WHAT YOU ARE ASKED TO DO: The expected output is each line from the one containing "54: (660, 500, 0.60)" to the last line of the data below, set down exactly, minus the pictures.

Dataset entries
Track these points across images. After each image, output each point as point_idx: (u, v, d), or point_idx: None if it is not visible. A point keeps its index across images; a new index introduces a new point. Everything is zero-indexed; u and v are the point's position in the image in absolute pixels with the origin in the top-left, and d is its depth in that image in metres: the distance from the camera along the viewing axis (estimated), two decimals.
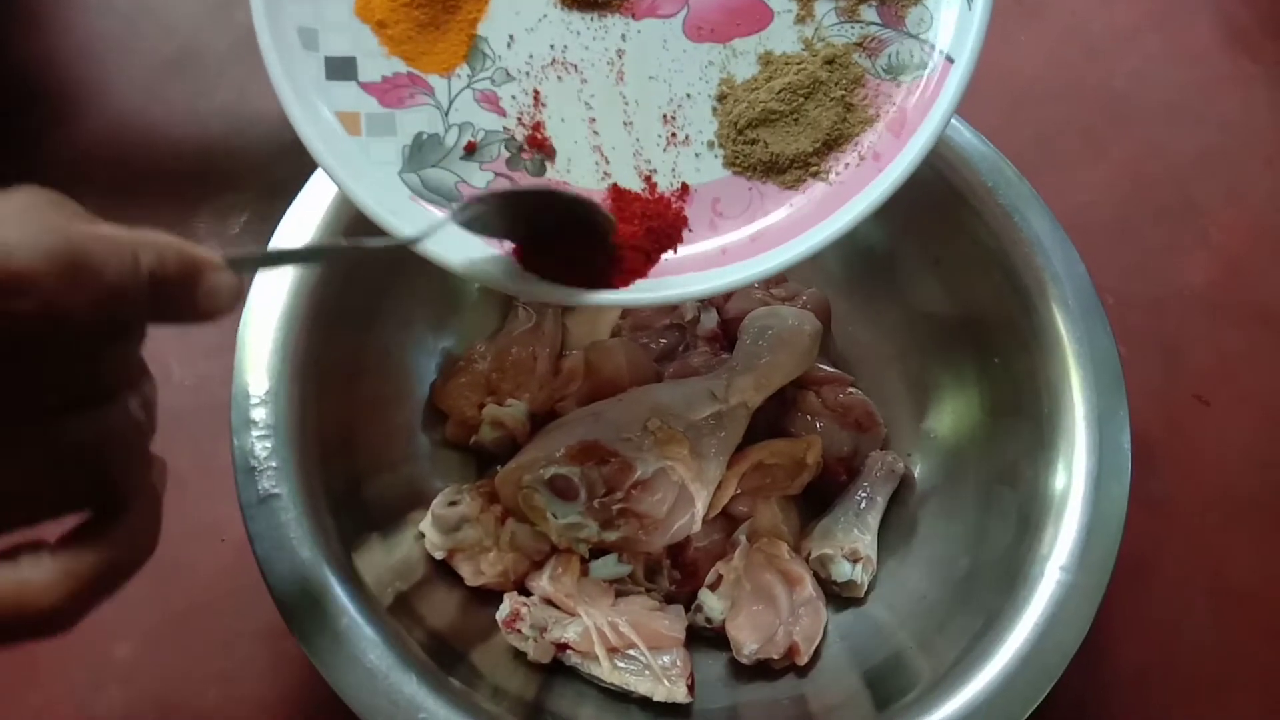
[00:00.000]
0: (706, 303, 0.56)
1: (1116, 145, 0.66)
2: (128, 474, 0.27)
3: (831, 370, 0.55)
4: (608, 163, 0.39)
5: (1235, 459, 0.57)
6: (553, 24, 0.39)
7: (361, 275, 0.47)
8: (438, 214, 0.38)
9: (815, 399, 0.54)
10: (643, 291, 0.38)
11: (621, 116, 0.39)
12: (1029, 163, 0.53)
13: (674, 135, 0.39)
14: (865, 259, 0.55)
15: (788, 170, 0.39)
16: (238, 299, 0.28)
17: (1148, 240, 0.63)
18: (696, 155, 0.39)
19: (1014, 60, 0.69)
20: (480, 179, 0.38)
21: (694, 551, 0.50)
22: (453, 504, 0.48)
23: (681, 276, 0.38)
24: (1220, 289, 0.62)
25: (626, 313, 0.56)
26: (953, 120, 0.50)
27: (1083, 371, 0.46)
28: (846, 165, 0.39)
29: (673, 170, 0.39)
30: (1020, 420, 0.48)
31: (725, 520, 0.51)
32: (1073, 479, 0.45)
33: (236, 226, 0.59)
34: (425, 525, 0.48)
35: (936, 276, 0.53)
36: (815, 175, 0.39)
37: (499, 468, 0.50)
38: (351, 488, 0.46)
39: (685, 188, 0.39)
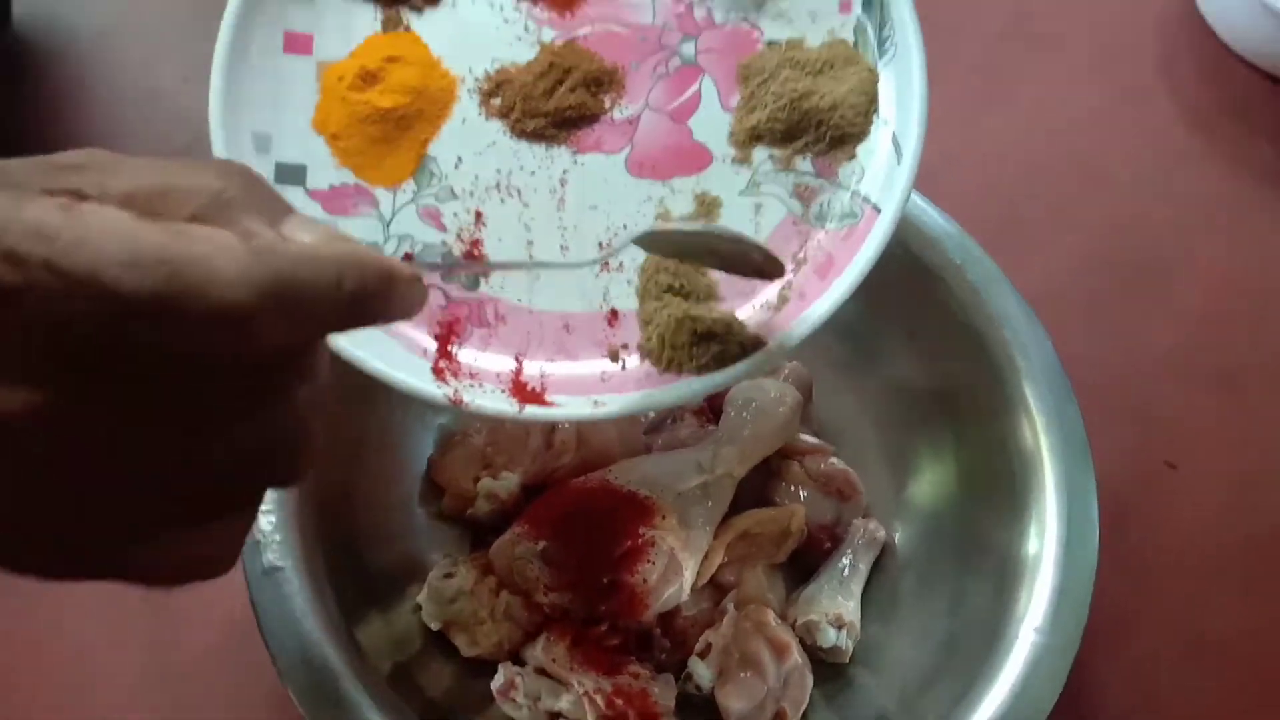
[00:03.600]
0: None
1: (1083, 219, 0.69)
2: (292, 474, 0.27)
3: (814, 441, 0.57)
4: (540, 281, 0.41)
5: (1206, 520, 0.59)
6: (501, 150, 0.42)
7: None
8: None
9: (799, 469, 0.56)
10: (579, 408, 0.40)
11: (559, 240, 0.41)
12: (1001, 237, 0.56)
13: (607, 263, 0.41)
14: (844, 333, 0.58)
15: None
16: (423, 307, 0.28)
17: (1115, 309, 0.66)
18: (628, 282, 0.41)
19: (984, 142, 0.73)
20: None
21: (683, 620, 0.52)
22: (448, 576, 0.50)
23: (616, 396, 0.40)
24: (1186, 356, 0.64)
25: None
26: (922, 203, 0.54)
27: (1051, 440, 0.48)
28: (768, 302, 0.41)
29: (604, 295, 0.41)
30: (994, 488, 0.50)
31: (713, 589, 0.53)
32: (1044, 544, 0.47)
33: None
34: (422, 597, 0.50)
35: (912, 350, 0.55)
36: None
37: (493, 540, 0.51)
38: (351, 561, 0.48)
39: (615, 312, 0.41)
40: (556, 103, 0.42)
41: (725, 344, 0.39)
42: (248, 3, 0.41)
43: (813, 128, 0.42)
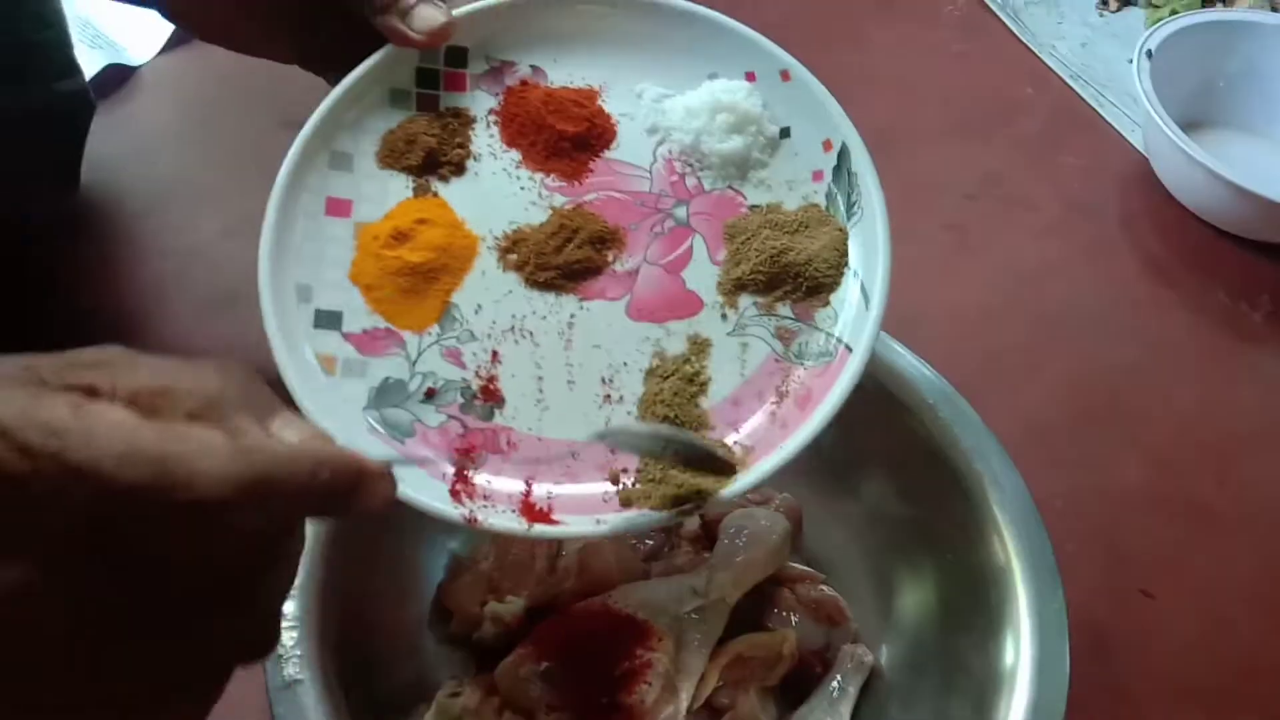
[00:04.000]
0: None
1: (1053, 361, 0.74)
2: (268, 644, 0.30)
3: (804, 568, 0.60)
4: (549, 412, 0.46)
5: (1181, 647, 0.61)
6: (516, 299, 0.47)
7: None
8: (386, 445, 0.43)
9: (790, 595, 0.59)
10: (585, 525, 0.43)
11: (566, 376, 0.46)
12: (976, 379, 0.60)
13: (609, 396, 0.46)
14: (830, 466, 0.61)
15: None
16: (393, 503, 0.31)
17: (1087, 445, 0.70)
18: (628, 413, 0.46)
19: (958, 291, 0.78)
20: (435, 419, 0.45)
21: None
22: (454, 695, 0.52)
23: (616, 515, 0.44)
24: (1156, 489, 0.68)
25: None
26: (899, 348, 0.59)
27: (1021, 564, 0.52)
28: (759, 428, 0.46)
29: (605, 424, 0.45)
30: (972, 611, 0.53)
31: (708, 711, 0.54)
32: (1020, 662, 0.49)
33: None
34: (430, 715, 0.52)
35: (892, 482, 0.59)
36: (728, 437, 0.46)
37: (499, 662, 0.54)
38: (365, 678, 0.51)
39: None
40: (565, 258, 0.48)
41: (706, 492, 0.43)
42: (296, 173, 0.47)
43: (791, 279, 0.47)
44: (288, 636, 0.47)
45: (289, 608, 0.48)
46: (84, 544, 0.24)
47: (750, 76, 0.51)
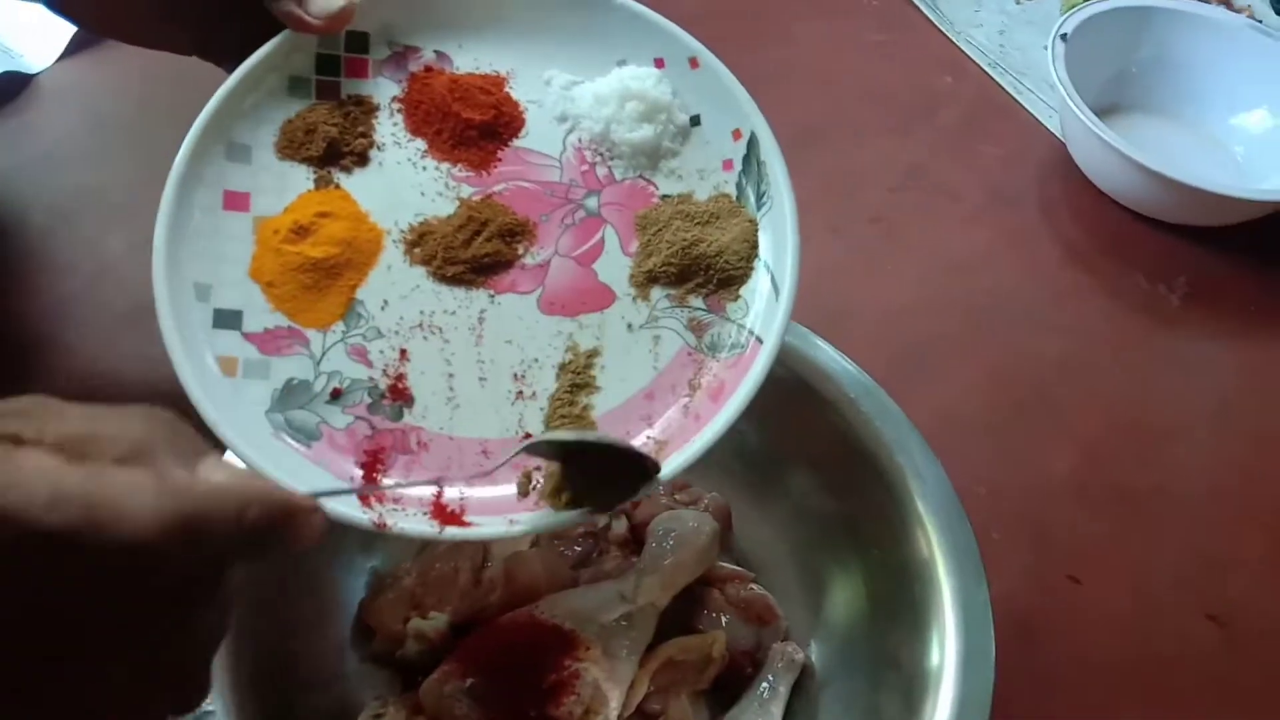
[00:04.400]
0: (617, 511, 0.61)
1: (979, 353, 0.75)
2: (188, 698, 0.29)
3: (733, 568, 0.60)
4: (460, 411, 0.44)
5: (1109, 632, 0.62)
6: (424, 293, 0.46)
7: None
8: (291, 449, 0.42)
9: (719, 595, 0.58)
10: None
11: (477, 373, 0.45)
12: (902, 371, 0.60)
13: (521, 392, 0.45)
14: (756, 463, 0.61)
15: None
16: (324, 536, 0.31)
17: (1013, 435, 0.71)
18: (540, 409, 0.45)
19: (884, 283, 0.78)
20: (341, 421, 0.43)
21: None
22: (378, 716, 0.51)
23: (530, 514, 0.42)
24: (1082, 476, 0.69)
25: None
26: (820, 343, 0.58)
27: (946, 558, 0.52)
28: (672, 421, 0.45)
29: (519, 421, 0.45)
30: (899, 606, 0.53)
31: (639, 718, 0.54)
32: (945, 657, 0.49)
33: None
34: None
35: (816, 478, 0.59)
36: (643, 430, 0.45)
37: (423, 680, 0.53)
38: (283, 704, 0.49)
39: (528, 435, 0.44)
40: (474, 251, 0.47)
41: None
42: (191, 165, 0.45)
43: (702, 271, 0.47)
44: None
45: None
46: (12, 588, 0.24)
47: (659, 63, 0.51)
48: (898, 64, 0.95)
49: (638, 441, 0.45)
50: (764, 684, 0.55)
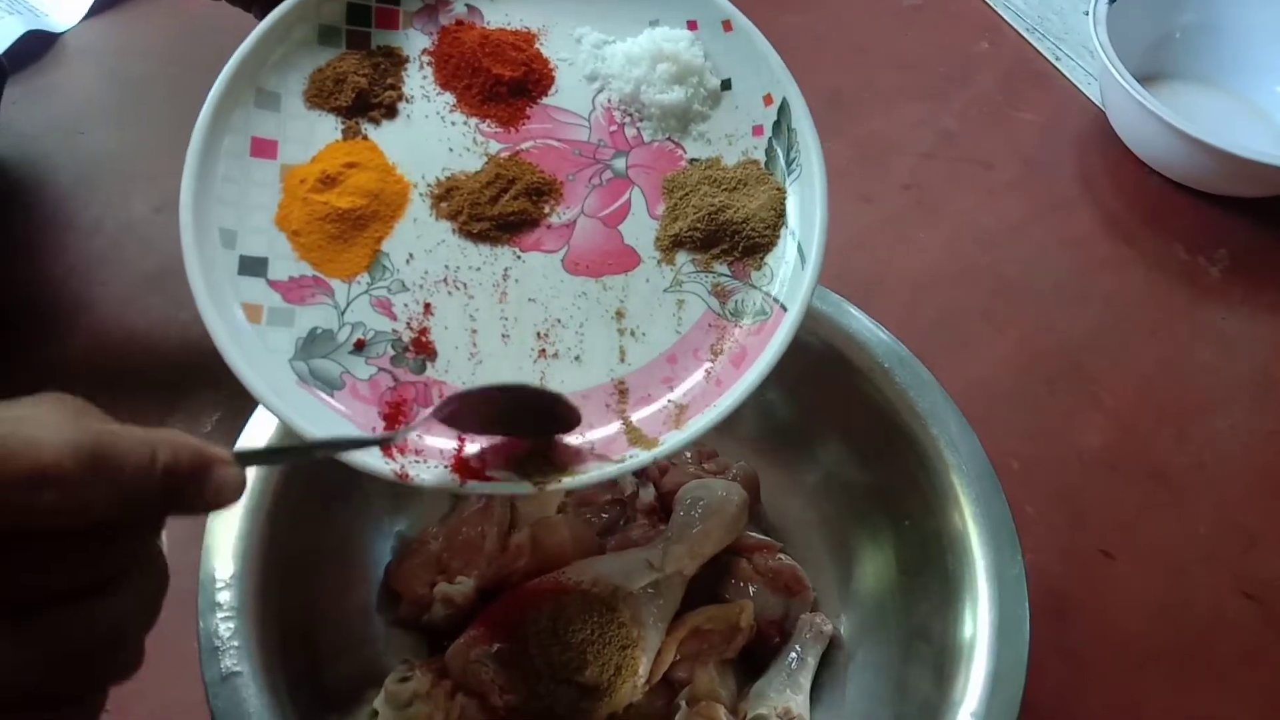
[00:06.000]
0: (644, 478, 0.61)
1: (1012, 324, 0.74)
2: (119, 668, 0.29)
3: (761, 538, 0.59)
4: (482, 366, 0.44)
5: (1141, 608, 0.61)
6: (449, 248, 0.45)
7: (323, 468, 0.52)
8: (314, 398, 0.41)
9: (747, 565, 0.58)
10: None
11: (500, 329, 0.44)
12: (934, 342, 0.59)
13: (544, 351, 0.44)
14: (786, 433, 0.60)
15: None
16: (242, 492, 0.30)
17: (1046, 408, 0.69)
18: (562, 369, 0.44)
19: (915, 254, 0.77)
20: (364, 371, 0.43)
21: (637, 717, 0.53)
22: (404, 680, 0.51)
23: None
24: (1115, 450, 0.68)
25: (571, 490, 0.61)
26: (854, 311, 0.57)
27: (980, 530, 0.51)
28: (694, 386, 0.44)
29: (541, 379, 0.44)
30: (930, 578, 0.52)
31: (666, 686, 0.54)
32: (979, 630, 0.49)
33: (209, 425, 0.64)
34: (379, 702, 0.51)
35: (848, 449, 0.58)
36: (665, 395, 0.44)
37: (450, 644, 0.52)
38: (310, 668, 0.49)
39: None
40: (501, 209, 0.46)
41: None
42: (218, 111, 0.44)
43: (728, 237, 0.46)
44: (225, 628, 0.45)
45: (226, 597, 0.46)
46: None
47: (692, 25, 0.50)
48: (933, 28, 0.93)
49: (658, 405, 0.44)
50: (792, 654, 0.55)
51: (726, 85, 0.49)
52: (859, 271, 0.75)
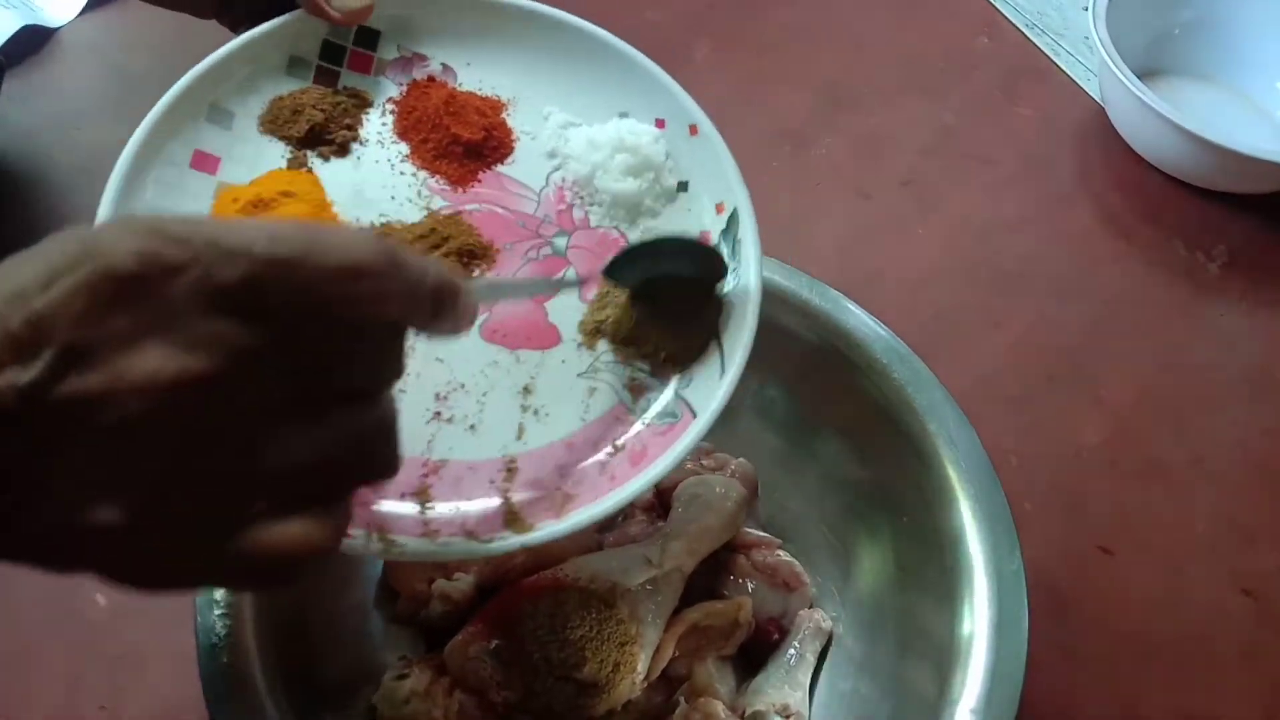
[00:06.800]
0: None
1: (1010, 320, 0.73)
2: (386, 464, 0.31)
3: (760, 534, 0.59)
4: None
5: (1139, 604, 0.61)
6: None
7: None
8: None
9: (745, 561, 0.58)
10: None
11: (399, 384, 0.43)
12: (932, 338, 0.59)
13: (439, 413, 0.43)
14: (783, 428, 0.60)
15: None
16: (475, 322, 0.34)
17: (1044, 404, 0.69)
18: (454, 436, 0.43)
19: (913, 250, 0.77)
20: None
21: (635, 714, 0.53)
22: (402, 677, 0.51)
23: (408, 539, 0.40)
24: (1114, 446, 0.68)
25: None
26: (852, 307, 0.57)
27: (978, 526, 0.51)
28: (585, 477, 0.43)
29: (429, 442, 0.43)
30: (929, 574, 0.52)
31: (664, 682, 0.54)
32: (977, 627, 0.48)
33: None
34: (376, 699, 0.51)
35: (847, 445, 0.58)
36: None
37: (448, 641, 0.52)
38: (307, 665, 0.49)
39: (437, 462, 0.42)
40: None
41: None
42: (167, 117, 0.43)
43: (652, 344, 0.46)
44: (221, 625, 0.45)
45: (223, 594, 0.46)
46: (241, 322, 0.26)
47: (660, 123, 0.49)
48: (931, 23, 0.93)
49: (544, 490, 0.43)
50: (791, 651, 0.55)
51: (683, 187, 0.49)
52: (857, 267, 0.75)
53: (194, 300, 0.25)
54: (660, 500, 0.60)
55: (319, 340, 0.27)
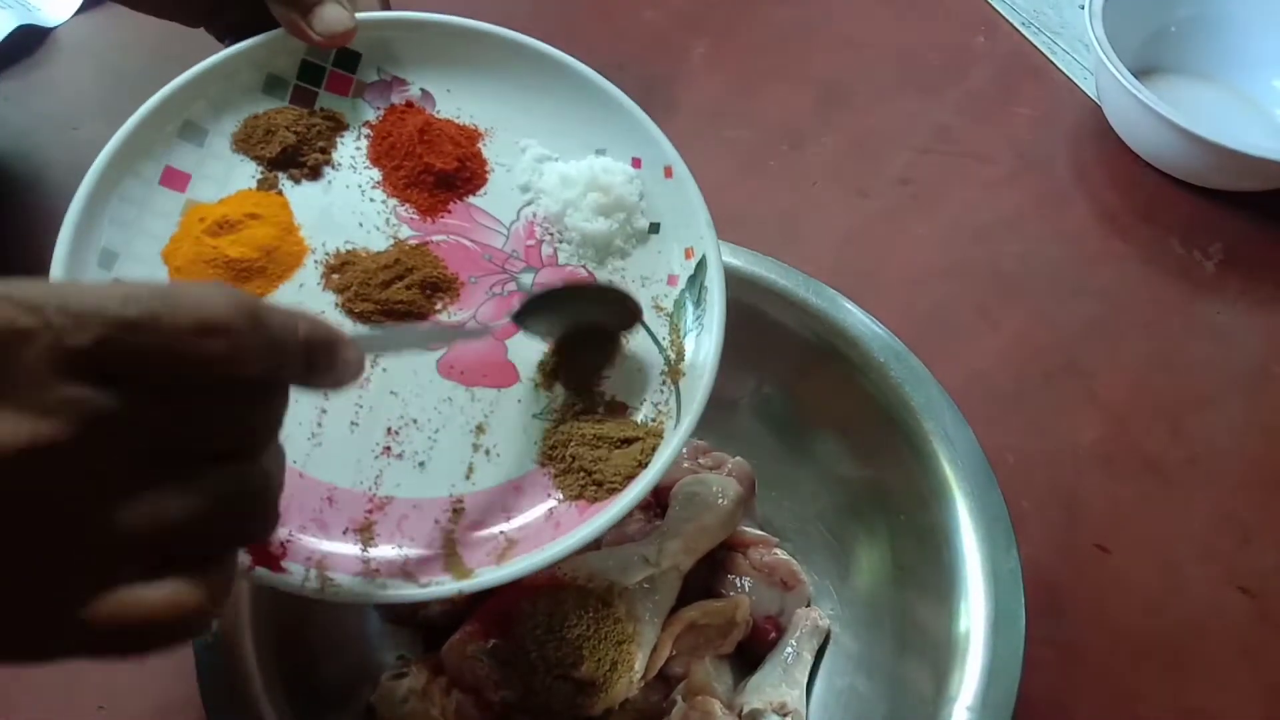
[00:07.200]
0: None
1: (1007, 318, 0.73)
2: (263, 526, 0.30)
3: (757, 532, 0.59)
4: (320, 450, 0.43)
5: (1136, 602, 0.61)
6: (327, 321, 0.44)
7: None
8: None
9: (743, 560, 0.58)
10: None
11: (351, 416, 0.43)
12: (929, 336, 0.59)
13: (389, 448, 0.43)
14: (780, 427, 0.60)
15: None
16: (361, 374, 0.33)
17: (1041, 402, 0.69)
18: (403, 472, 0.43)
19: (910, 248, 0.77)
20: None
21: (633, 712, 0.53)
22: (400, 676, 0.51)
23: (345, 576, 0.41)
24: (1111, 445, 0.68)
25: None
26: (849, 305, 0.57)
27: (975, 525, 0.51)
28: (531, 522, 0.43)
29: (376, 477, 0.43)
30: (926, 572, 0.52)
31: (662, 681, 0.54)
32: (973, 624, 0.49)
33: None
34: (374, 698, 0.51)
35: (844, 444, 0.58)
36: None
37: (445, 641, 0.52)
38: (305, 664, 0.49)
39: (384, 498, 0.43)
40: (390, 295, 0.45)
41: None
42: (139, 132, 0.43)
43: (604, 405, 0.46)
44: (218, 624, 0.45)
45: None
46: (92, 385, 0.25)
47: (636, 163, 0.49)
48: (927, 22, 0.93)
49: (488, 532, 0.43)
50: (788, 649, 0.55)
51: (655, 229, 0.49)
52: (854, 265, 0.75)
53: (46, 366, 0.25)
54: (657, 499, 0.60)
55: (178, 401, 0.27)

TASK RESULT:
54: (660, 500, 0.60)
55: (319, 340, 0.27)
[00:07.200]
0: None
1: (1007, 318, 0.73)
2: (263, 526, 0.30)
3: (757, 532, 0.59)
4: (320, 450, 0.43)
5: (1136, 602, 0.61)
6: (327, 321, 0.44)
7: None
8: None
9: (743, 560, 0.58)
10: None
11: (351, 416, 0.43)
12: (929, 336, 0.59)
13: (389, 448, 0.43)
14: (780, 427, 0.60)
15: None
16: (361, 374, 0.33)
17: (1041, 402, 0.69)
18: (403, 472, 0.43)
19: (910, 248, 0.77)
20: None
21: (633, 712, 0.53)
22: (400, 676, 0.51)
23: (345, 576, 0.41)
24: (1111, 445, 0.68)
25: None
26: (849, 305, 0.57)
27: (975, 525, 0.51)
28: (531, 522, 0.43)
29: (376, 477, 0.43)
30: (926, 572, 0.52)
31: (662, 681, 0.54)
32: (973, 624, 0.49)
33: None
34: (374, 698, 0.51)
35: (844, 444, 0.58)
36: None
37: (445, 641, 0.52)
38: (305, 664, 0.49)
39: (384, 498, 0.43)
40: (390, 295, 0.45)
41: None
42: (139, 132, 0.43)
43: (604, 405, 0.46)
44: (218, 624, 0.45)
45: None
46: (92, 385, 0.25)
47: (636, 163, 0.49)
48: (927, 22, 0.93)
49: (488, 532, 0.43)
50: (788, 649, 0.55)
51: (655, 229, 0.49)
52: (854, 265, 0.75)
53: (46, 366, 0.25)
54: (657, 499, 0.60)
55: (178, 401, 0.27)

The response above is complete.